__Given data__:
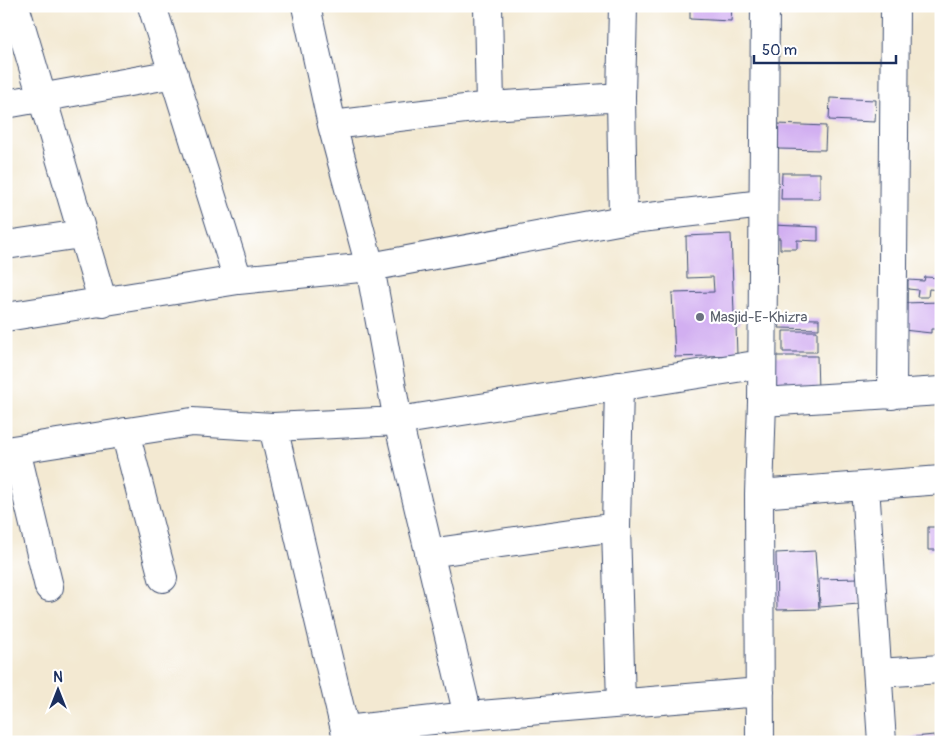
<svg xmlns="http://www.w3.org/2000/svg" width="947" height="748" viewBox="0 0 947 748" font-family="Pangolin,sans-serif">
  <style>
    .building { fill: #d2aff1 }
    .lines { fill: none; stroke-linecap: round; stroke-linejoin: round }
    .minor-casing { stroke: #3b4b6f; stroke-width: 30 }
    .minor { stroke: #fff; stroke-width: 28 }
    .worship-dot { fill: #6b7280; stroke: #fff; stroke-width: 2 }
    .labels { text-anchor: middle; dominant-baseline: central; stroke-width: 4.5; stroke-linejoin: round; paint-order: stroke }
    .worship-label { font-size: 15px; fill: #5b616d; stroke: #fff; text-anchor: start }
  </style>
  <rect width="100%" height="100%" fill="#fff"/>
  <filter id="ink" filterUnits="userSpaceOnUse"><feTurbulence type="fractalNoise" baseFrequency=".02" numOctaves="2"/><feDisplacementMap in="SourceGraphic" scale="10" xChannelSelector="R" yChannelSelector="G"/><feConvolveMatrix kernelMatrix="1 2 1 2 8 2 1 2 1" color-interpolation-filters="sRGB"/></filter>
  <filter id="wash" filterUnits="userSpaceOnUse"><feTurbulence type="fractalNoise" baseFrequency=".0096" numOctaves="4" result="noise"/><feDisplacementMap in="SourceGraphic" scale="20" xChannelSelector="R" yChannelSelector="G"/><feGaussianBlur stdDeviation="1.12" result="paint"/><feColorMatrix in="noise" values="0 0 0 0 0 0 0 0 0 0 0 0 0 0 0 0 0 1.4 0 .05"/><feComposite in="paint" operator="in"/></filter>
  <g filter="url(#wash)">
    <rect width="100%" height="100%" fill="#f3e9d2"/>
    <g id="blocks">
      <!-- building -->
      <path class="building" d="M 690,6 L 732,6 L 731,21 L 690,19 Z
        M 830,98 L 876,100 L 875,122 L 829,120 Z
        M 778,124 L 826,126 L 825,150 L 778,149 Z
        M 782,173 L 820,173 L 820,199 L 781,199 Z
        M 773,225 L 818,227 L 818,241 L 797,240 L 797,249 L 780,249 L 780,238 L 772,238 Z
        M 731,234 L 734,313 L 740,313 L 740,325 L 736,324 L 737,355 L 675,357 L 672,293 L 714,292 L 713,277 L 687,278 L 686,236 Z
        M 925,277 L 941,278 L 941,290 L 929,289 L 928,297 L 917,297 L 918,290 L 908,289 L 908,280 L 924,281 Z
        M 941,302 L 941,329 L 931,329 L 931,333 L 903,330 L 902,303 Z
        M 773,318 L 819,319 L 819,329 L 779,328 L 780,324 L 773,323 Z
        M 783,331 L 817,331 L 817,352 L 783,352 Z
        M 770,356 L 817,356 L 818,391 L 770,391 Z
        M 928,527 L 941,527 L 941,550 L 928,550 Z
        M 815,551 L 819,609 L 777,610 L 776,553 Z
        M 858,578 L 859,604 L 820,607 L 819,579 Z
        M 934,735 L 935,742 L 904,742 L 904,738 Z"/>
    </g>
  </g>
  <g filter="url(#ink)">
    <use href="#blocks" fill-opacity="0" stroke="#3b4b6f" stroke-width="1"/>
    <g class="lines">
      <!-- minor casing -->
      <g class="minor-casing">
        <path id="minor" d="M 15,6 L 103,303
          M 152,6 L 238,280
          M 306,6 L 332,125 L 370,267 L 398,421 L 468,716
          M 488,6 L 490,106
          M 6,104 L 174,74
          M 332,125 L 490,106 L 621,97
          M 623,220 L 621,97 L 623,6
          M 6,245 L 81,234
          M 6,317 L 238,280 L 370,267 L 623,220 L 763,204
          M 619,386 L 616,527 L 621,703
          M 892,395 L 895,6
          M 762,402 L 941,391
          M 273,427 L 348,742
          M 125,432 L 163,578
          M 16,450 L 49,587
          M 6,451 L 192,422 L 273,427 L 398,421 L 762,364
          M 865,486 L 882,742
          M 759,494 L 941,480
          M 429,553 L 616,527
          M 878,673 L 941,669
          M 346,730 L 468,716 L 760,692
          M 760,742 L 759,494 L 762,402 L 765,6"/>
      </g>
      <!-- minor -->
      <use href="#minor" class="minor"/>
    </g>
  </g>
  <!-- markers -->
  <circle class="worship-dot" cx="700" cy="317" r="5"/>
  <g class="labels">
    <!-- worship labels -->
    <g class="worship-label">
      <text x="710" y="317">Masjid-E-Khizra</text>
    </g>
  </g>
  <!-- margin -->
  <rect width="947" height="748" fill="none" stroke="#fff" stroke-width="25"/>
  <!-- north arrow -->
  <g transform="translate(58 690)" stroke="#ffffff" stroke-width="4" paint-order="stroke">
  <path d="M0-4L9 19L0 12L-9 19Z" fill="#1b2f5e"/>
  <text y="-8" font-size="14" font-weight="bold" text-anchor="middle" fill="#1b2f5e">N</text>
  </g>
  <!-- scale -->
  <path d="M754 55v8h142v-8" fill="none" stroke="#1b2f5e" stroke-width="2.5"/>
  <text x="762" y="55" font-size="15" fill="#1b2f5e" stroke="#ffffff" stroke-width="4" paint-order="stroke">50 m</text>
</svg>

__Task details__: Word for word, restate the line that contains "M 152,6 L 238,280" and each line after it, up to and including the last line of the listing; include nothing else.

__Completed exercise__:
          M 152,6 L 238,280
          M 306,6 L 332,125 L 370,267 L 398,421 L 468,716
          M 488,6 L 490,106
          M 6,104 L 174,74
          M 332,125 L 490,106 L 621,97
          M 623,220 L 621,97 L 623,6
          M 6,245 L 81,234
          M 6,317 L 238,280 L 370,267 L 623,220 L 763,204
          M 619,386 L 616,527 L 621,703
          M 892,395 L 895,6
          M 762,402 L 941,391
          M 273,427 L 348,742
          M 125,432 L 163,578
          M 16,450 L 49,587
          M 6,451 L 192,422 L 273,427 L 398,421 L 762,364
          M 865,486 L 882,742
          M 759,494 L 941,480
          M 429,553 L 616,527
          M 878,673 L 941,669
          M 346,730 L 468,716 L 760,692
          M 760,742 L 759,494 L 762,402 L 765,6"/>
      </g>
      <!-- minor -->
      <use href="#minor" class="minor"/>
    </g>
  </g>
  <!-- markers -->
  <circle class="worship-dot" cx="700" cy="317" r="5"/>
  <g class="labels">
    <!-- worship labels -->
    <g class="worship-label">
      <text x="710" y="317">Masjid-E-Khizra</text>
    </g>
  </g>
  <!-- margin -->
  <rect width="947" height="748" fill="none" stroke="#fff" stroke-width="25"/>
  <!-- north arrow -->
  <g transform="translate(58 690)" stroke="#ffffff" stroke-width="4" paint-order="stroke">
  <path d="M0-4L9 19L0 12L-9 19Z" fill="#1b2f5e"/>
  <text y="-8" font-size="14" font-weight="bold" text-anchor="middle" fill="#1b2f5e">N</text>
  </g>
  <!-- scale -->
  <path d="M754 55v8h142v-8" fill="none" stroke="#1b2f5e" stroke-width="2.5"/>
  <text x="762" y="55" font-size="15" fill="#1b2f5e" stroke="#ffffff" stroke-width="4" paint-order="stroke">50 m</text>
</svg>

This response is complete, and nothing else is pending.